MORE RECIPIES OF THIS TYPE: chicken, recipes, Soup, vegetables, vegetables
Meal
Ingredients:
Vigor Trigger: Click the pink for health benefits!
Use organic if possible.
- 4-5 liters of water
- 2 parsnips, tops cut off
- 3 onions, skin on
- 1 rib celery
- 2 celery roots, pelend
- 3 carrots
- 1 turnip
- 2 russet potatoes
- 1 yam
- 4 pounds chicken (I use 3 lbs necks, and 2 whole leg-thighs)
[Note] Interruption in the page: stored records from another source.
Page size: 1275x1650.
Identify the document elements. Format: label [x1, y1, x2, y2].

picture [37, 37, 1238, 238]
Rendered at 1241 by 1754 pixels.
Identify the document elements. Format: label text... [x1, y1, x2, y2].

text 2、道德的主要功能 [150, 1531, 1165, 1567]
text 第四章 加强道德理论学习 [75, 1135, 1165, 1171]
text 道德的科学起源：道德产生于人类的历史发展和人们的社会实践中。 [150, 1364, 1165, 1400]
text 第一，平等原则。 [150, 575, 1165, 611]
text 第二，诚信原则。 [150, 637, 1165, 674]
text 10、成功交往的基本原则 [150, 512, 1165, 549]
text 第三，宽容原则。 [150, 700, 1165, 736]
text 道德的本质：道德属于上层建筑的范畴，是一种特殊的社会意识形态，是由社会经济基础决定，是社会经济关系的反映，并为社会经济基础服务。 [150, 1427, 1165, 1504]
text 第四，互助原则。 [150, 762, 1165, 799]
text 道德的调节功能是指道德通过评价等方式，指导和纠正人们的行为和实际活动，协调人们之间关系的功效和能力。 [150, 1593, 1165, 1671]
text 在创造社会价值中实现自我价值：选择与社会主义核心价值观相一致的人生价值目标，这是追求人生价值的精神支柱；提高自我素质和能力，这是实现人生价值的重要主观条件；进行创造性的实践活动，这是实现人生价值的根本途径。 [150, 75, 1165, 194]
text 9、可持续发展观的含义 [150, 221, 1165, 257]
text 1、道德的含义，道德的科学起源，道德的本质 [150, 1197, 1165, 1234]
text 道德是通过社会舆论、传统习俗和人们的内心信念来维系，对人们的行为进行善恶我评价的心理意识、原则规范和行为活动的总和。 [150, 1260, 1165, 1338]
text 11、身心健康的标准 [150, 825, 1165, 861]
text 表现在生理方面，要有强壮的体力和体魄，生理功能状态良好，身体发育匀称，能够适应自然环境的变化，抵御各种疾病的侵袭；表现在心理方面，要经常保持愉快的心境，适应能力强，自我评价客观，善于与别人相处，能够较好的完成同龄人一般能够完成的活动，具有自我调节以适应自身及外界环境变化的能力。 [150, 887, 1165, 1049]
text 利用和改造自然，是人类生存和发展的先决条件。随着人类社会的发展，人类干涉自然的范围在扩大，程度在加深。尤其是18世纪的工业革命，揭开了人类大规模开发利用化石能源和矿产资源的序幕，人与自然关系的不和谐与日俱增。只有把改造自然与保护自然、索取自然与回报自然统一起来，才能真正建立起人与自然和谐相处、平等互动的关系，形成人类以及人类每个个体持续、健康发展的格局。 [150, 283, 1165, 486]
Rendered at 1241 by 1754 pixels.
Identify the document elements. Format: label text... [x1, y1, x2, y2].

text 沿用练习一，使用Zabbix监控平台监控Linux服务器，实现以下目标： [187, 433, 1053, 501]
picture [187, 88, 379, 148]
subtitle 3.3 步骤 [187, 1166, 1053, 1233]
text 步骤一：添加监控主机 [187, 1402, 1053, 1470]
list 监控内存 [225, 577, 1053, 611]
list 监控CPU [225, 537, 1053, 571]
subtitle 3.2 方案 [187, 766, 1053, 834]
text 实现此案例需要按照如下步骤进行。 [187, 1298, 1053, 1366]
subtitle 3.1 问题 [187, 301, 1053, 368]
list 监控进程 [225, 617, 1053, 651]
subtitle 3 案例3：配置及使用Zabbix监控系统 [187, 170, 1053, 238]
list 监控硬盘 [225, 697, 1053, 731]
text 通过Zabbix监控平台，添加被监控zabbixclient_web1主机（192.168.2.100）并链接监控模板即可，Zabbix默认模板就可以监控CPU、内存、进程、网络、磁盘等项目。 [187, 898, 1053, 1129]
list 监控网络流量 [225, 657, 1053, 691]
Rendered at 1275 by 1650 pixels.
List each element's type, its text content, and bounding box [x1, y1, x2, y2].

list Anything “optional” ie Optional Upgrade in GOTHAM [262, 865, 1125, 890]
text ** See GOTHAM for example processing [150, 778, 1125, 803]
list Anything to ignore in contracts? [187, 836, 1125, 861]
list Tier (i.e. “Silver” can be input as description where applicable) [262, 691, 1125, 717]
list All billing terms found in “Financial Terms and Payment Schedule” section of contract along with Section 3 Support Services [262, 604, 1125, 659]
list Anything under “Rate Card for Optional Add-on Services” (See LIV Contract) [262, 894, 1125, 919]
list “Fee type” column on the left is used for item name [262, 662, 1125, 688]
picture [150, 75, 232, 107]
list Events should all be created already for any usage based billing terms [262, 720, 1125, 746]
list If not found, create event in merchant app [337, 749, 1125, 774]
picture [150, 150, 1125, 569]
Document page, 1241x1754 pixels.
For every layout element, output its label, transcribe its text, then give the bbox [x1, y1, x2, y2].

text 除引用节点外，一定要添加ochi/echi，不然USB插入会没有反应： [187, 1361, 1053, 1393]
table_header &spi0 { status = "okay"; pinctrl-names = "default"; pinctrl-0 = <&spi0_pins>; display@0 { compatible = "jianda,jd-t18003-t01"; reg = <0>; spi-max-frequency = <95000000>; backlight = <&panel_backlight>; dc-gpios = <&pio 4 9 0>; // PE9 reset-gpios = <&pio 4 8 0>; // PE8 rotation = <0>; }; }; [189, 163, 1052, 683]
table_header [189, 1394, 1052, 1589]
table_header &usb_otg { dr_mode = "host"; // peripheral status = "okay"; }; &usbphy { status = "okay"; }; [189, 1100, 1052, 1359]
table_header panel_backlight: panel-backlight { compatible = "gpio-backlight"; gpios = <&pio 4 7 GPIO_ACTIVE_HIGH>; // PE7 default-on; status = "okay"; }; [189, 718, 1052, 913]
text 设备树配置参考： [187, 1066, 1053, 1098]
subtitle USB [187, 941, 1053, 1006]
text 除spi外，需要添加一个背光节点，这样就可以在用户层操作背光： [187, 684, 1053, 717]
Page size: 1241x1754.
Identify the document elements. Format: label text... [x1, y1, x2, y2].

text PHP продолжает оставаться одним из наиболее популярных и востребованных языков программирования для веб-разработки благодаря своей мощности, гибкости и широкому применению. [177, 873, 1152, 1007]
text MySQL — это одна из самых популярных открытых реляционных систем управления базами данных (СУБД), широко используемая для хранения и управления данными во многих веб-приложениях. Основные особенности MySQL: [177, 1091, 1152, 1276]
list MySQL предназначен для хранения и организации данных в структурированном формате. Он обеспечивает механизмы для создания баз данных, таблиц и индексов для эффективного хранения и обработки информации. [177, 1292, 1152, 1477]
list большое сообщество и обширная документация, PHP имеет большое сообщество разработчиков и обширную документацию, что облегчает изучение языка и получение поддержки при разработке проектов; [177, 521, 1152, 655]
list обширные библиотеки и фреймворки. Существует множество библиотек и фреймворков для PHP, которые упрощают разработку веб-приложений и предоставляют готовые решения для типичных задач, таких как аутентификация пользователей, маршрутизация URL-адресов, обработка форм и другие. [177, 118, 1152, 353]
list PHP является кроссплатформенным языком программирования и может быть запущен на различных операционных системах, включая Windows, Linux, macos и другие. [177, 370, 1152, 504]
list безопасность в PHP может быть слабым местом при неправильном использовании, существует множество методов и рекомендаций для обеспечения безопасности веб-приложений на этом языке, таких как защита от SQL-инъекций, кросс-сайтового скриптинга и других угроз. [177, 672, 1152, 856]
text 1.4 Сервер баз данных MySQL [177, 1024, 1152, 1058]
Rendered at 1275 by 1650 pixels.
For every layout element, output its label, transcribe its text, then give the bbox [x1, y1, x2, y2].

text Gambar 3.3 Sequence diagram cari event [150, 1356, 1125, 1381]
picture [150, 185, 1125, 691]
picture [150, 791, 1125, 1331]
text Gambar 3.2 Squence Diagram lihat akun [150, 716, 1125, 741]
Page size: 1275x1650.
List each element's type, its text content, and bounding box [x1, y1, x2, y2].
- 2 beef marrow bones (ask your local butcher)- they add great flavor
- 2 bay leaves
- ½ bunch parsley
- 6-10 thyme sprigs
- 3 whole cloves
- salt to taste, upon use of broth
Directions:
- Wash vegetables, without peeling them, particularly if organic, except for celery root.
- Combine all ingredients in a large pot and cover over high heat.
- Bring to a boil, then lower heat and let simmer for at least an hour and a half, until all vegetables are cooked through.
- Turn off stove and let sit until cool or at least much cooler before using vegetables for soups and purées. This resting time will also add more flavor to your broth and the veggies in it.
- Before using the broth, salt it. If it doesn’t taste good, add more salt.
- If you are not sure if there is enough salt, you need more!